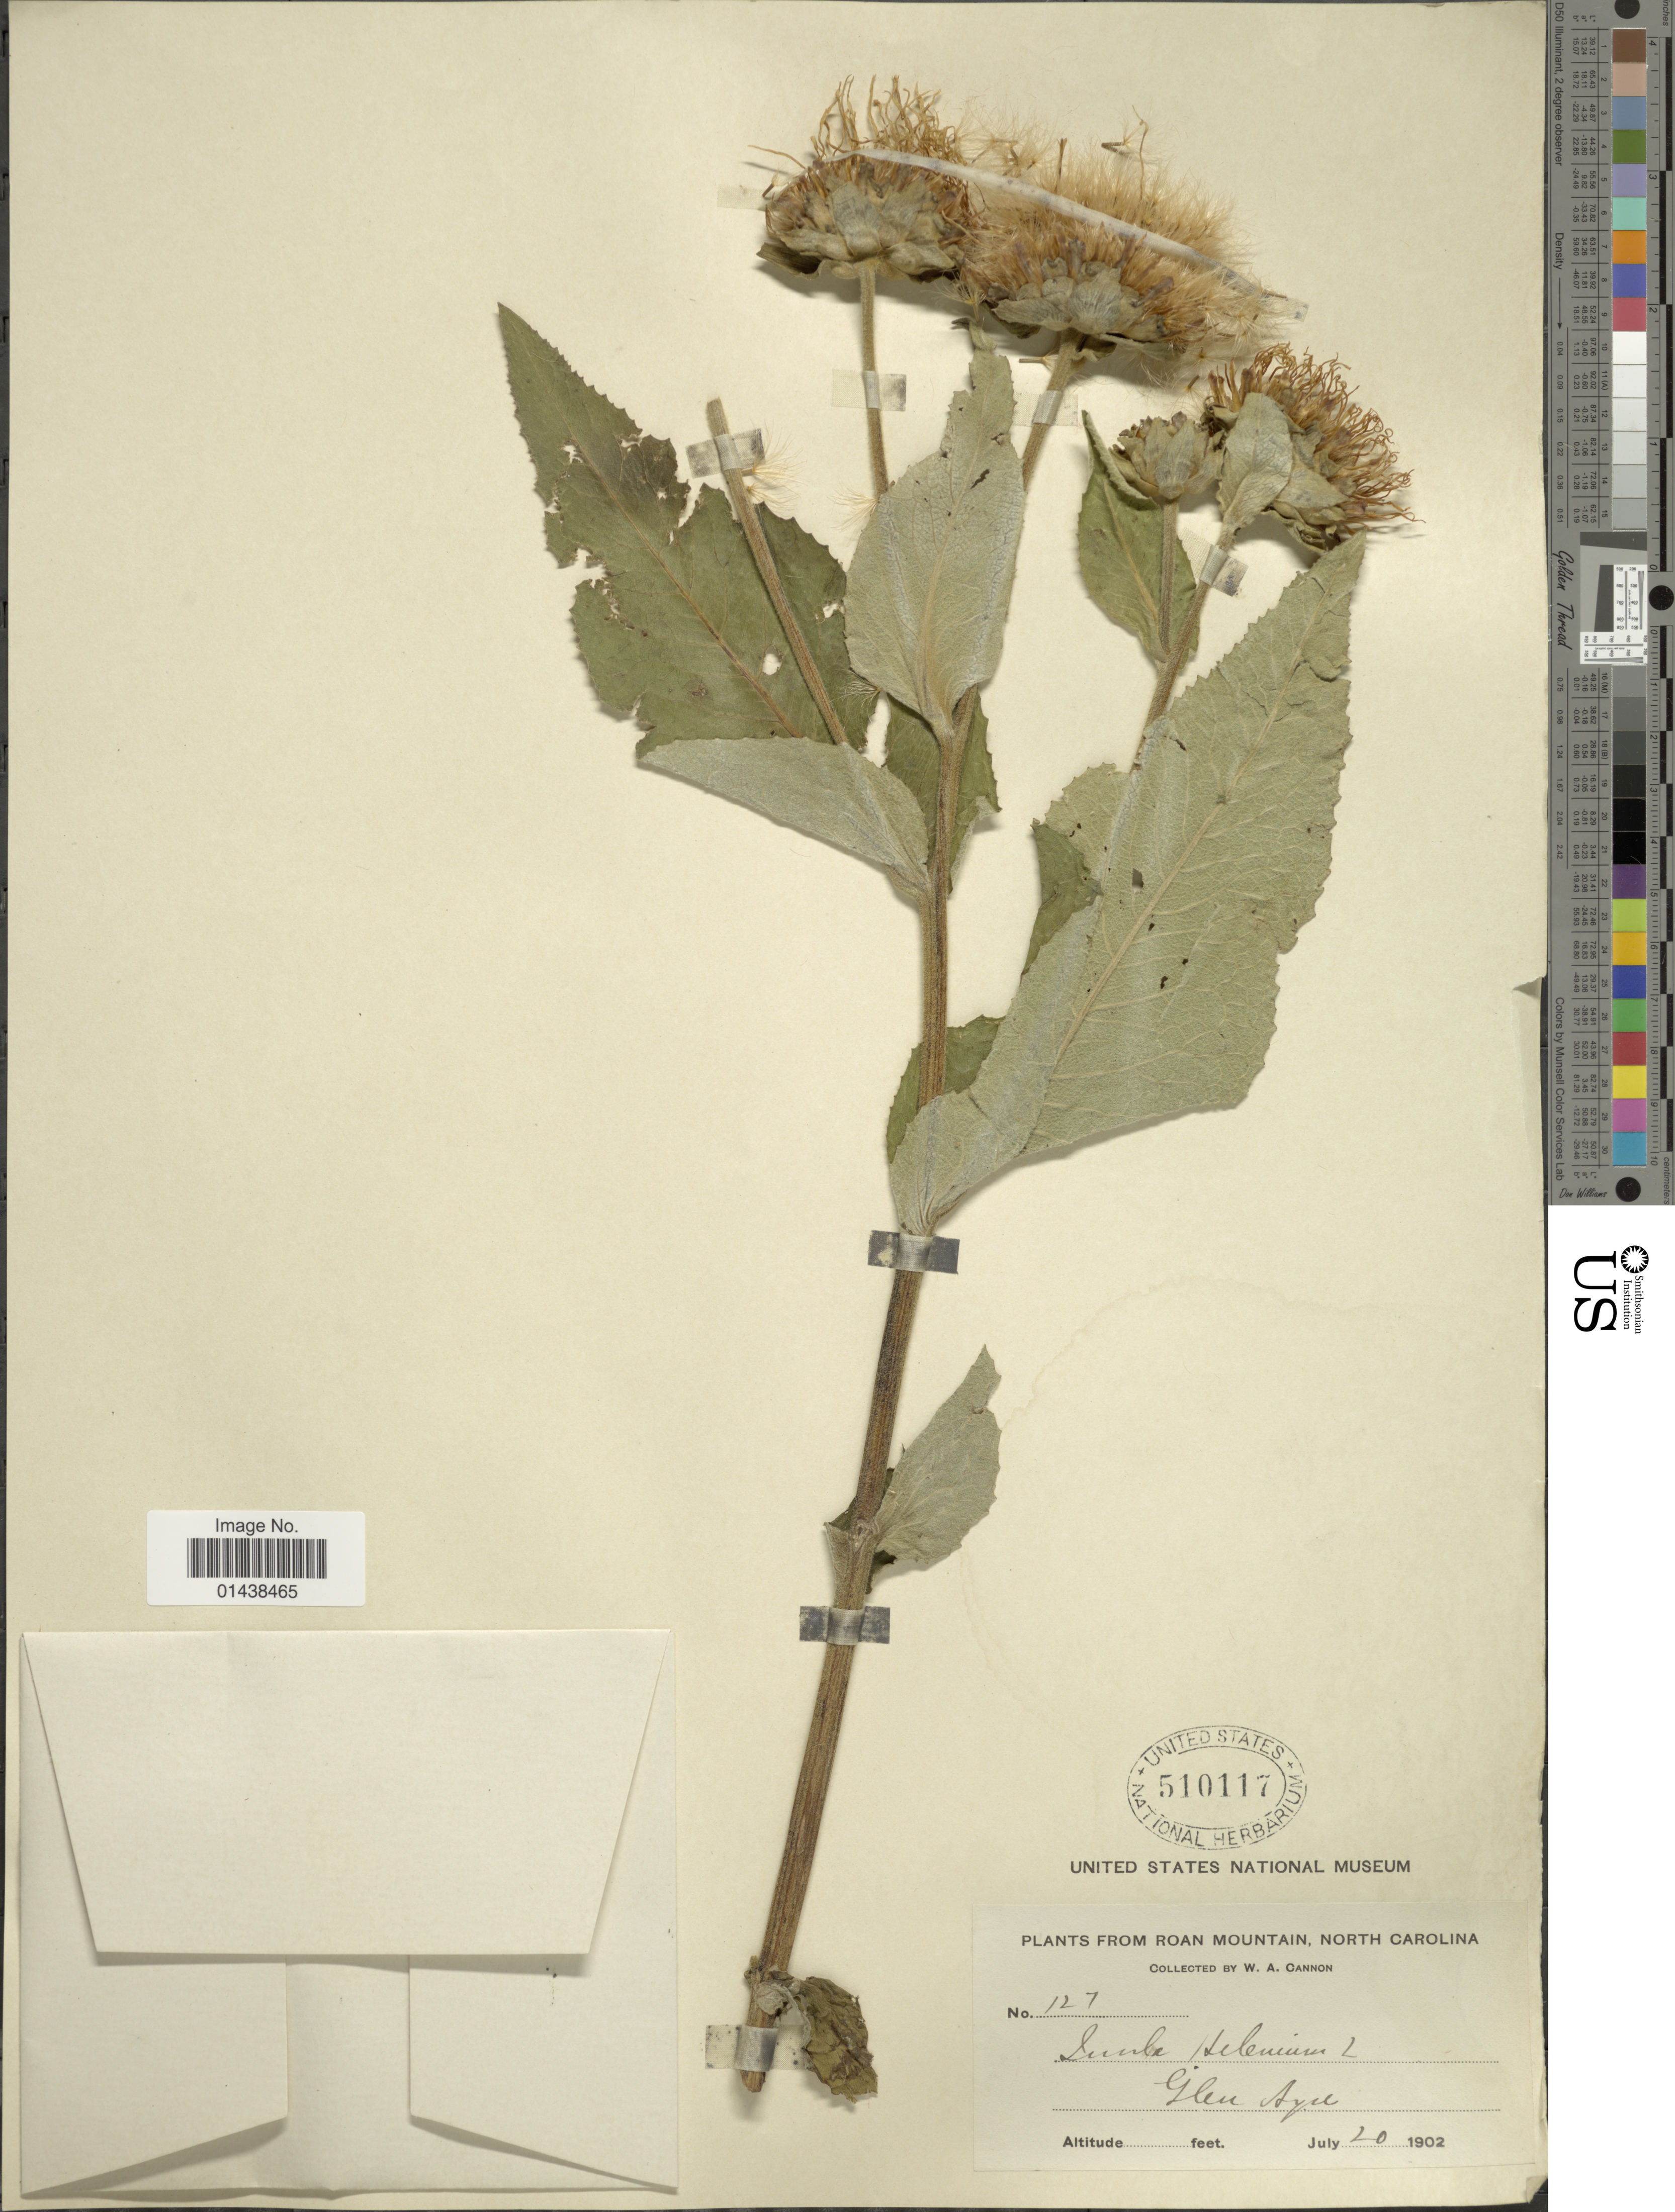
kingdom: Plantae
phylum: Tracheophyta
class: Magnoliopsida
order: Asterales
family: Asteraceae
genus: Inula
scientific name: Inula helenium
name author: L.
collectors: W. Cannon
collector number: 127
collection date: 1902-07-20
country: United States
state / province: North Carolina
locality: Roan Mountain, Glen Ayre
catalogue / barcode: US 510117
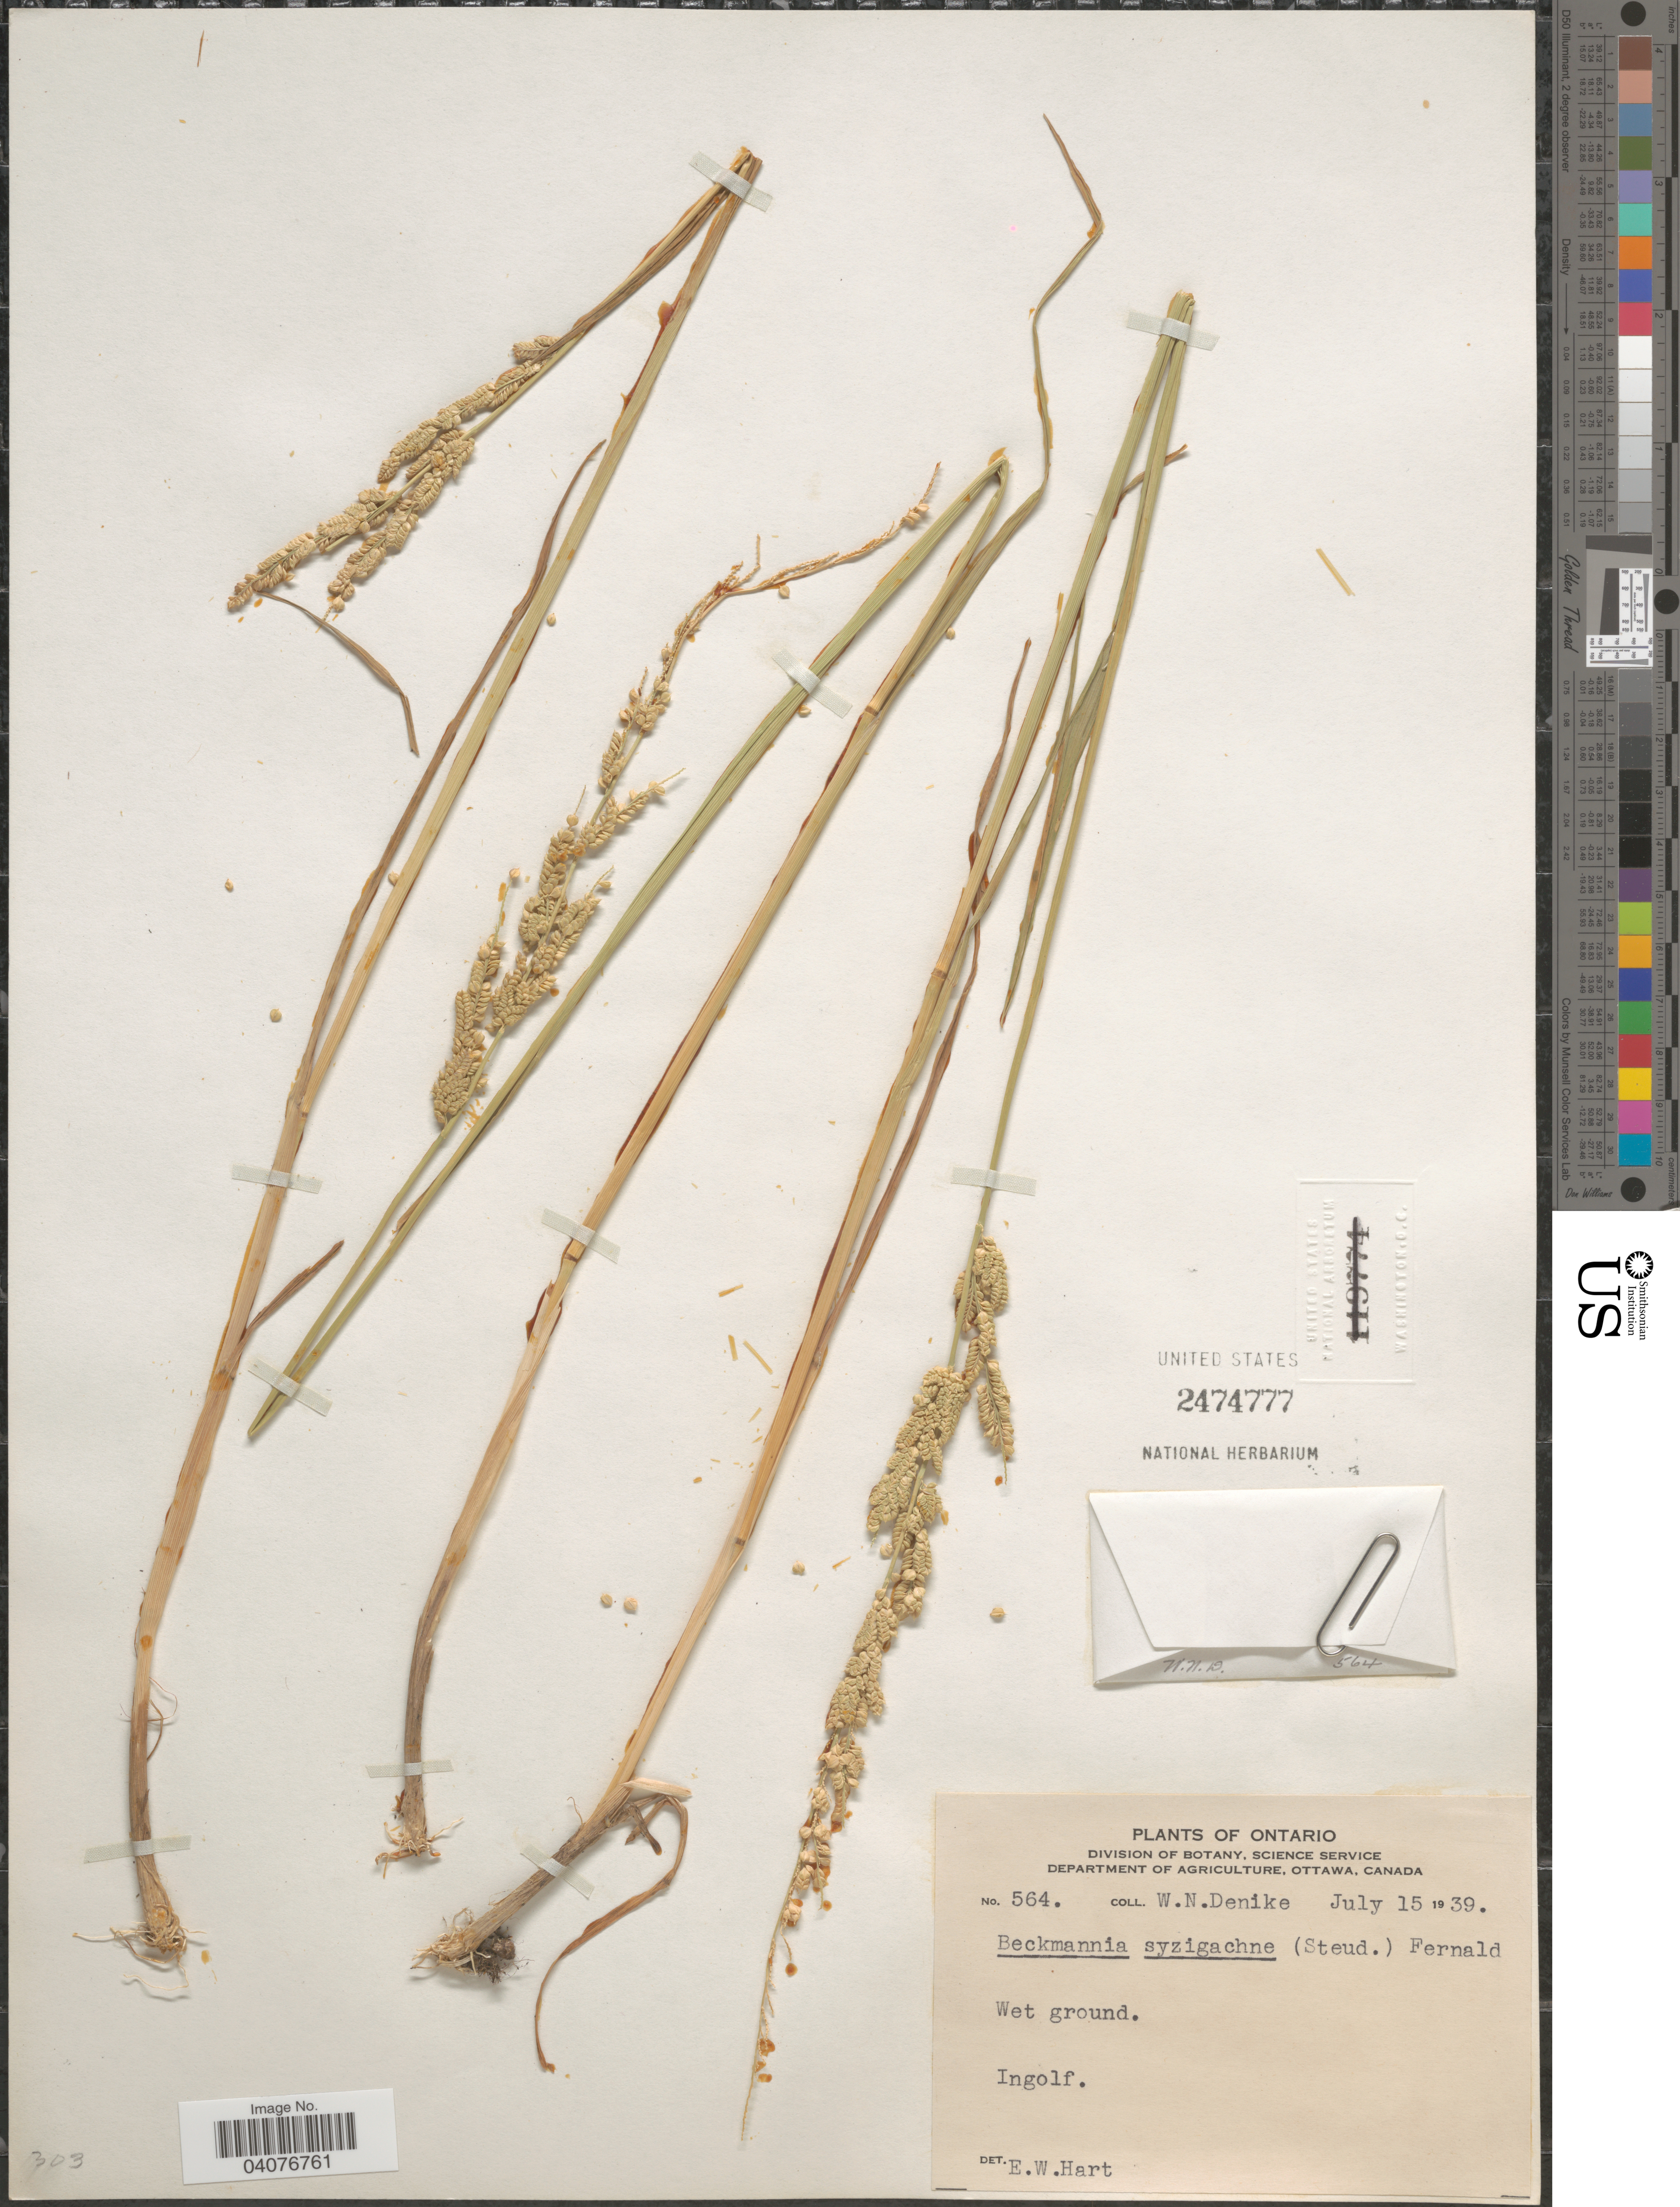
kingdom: Plantae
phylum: Tracheophyta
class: Liliopsida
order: Poales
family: Poaceae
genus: Beckmannia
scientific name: Beckmannia syzigachne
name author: (Steud.) Fernald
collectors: W. Denike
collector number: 564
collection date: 1939-07-15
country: Canada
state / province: Ontario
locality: Ingolf.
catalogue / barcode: US 2474777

****************************************

**What to work on:** Recast every line of the two records above as a Markdown table with the columns Row and Entry. Number the rows, skip any blank lines, and leave out the pictures.

**Solution:**
| Row | Entry |
|---|---|
| 1 | kingdom: Plantae |
| 2 | phylum: Tracheophyta |
| 3 | class: Magnoliopsida |
| 4 | order: Asterales |
| 5 | family: Asteraceae |
| 6 | genus: Inula |
| 7 | scientific name: Inula helenium |
| 8 | name author: L. |
| 9 | collectors: W. Cannon |
| 10 | collector number: 127 |
| 11 | collection date: 1902-07-20 |
| 12 | country: United States |
| 13 | state / province: North Carolina |
| 14 | locality: Roan Mountain, Glen Ayre |
| 15 | catalogue / barcode: US 510117 |
| 16 | kingdom: Plantae |
| 17 | phylum: Tracheophyta |
| 18 | class: Liliopsida |
| 19 | order: Poales |
| 20 | family: Poaceae |
| 21 | genus: Beckmannia |
| 22 | scientific name: Beckmannia syzigachne |
| 23 | name author: (Steud.) Fernald |
| 24 | collectors: W. Denike |
| 25 | collector number: 564 |
| 26 | collection date: 1939-07-15 |
| 27 | country: Canada |
| 28 | state / province: Ontario |
| 29 | locality: Ingolf. |
| 30 | catalogue / barcode: US 2474777 |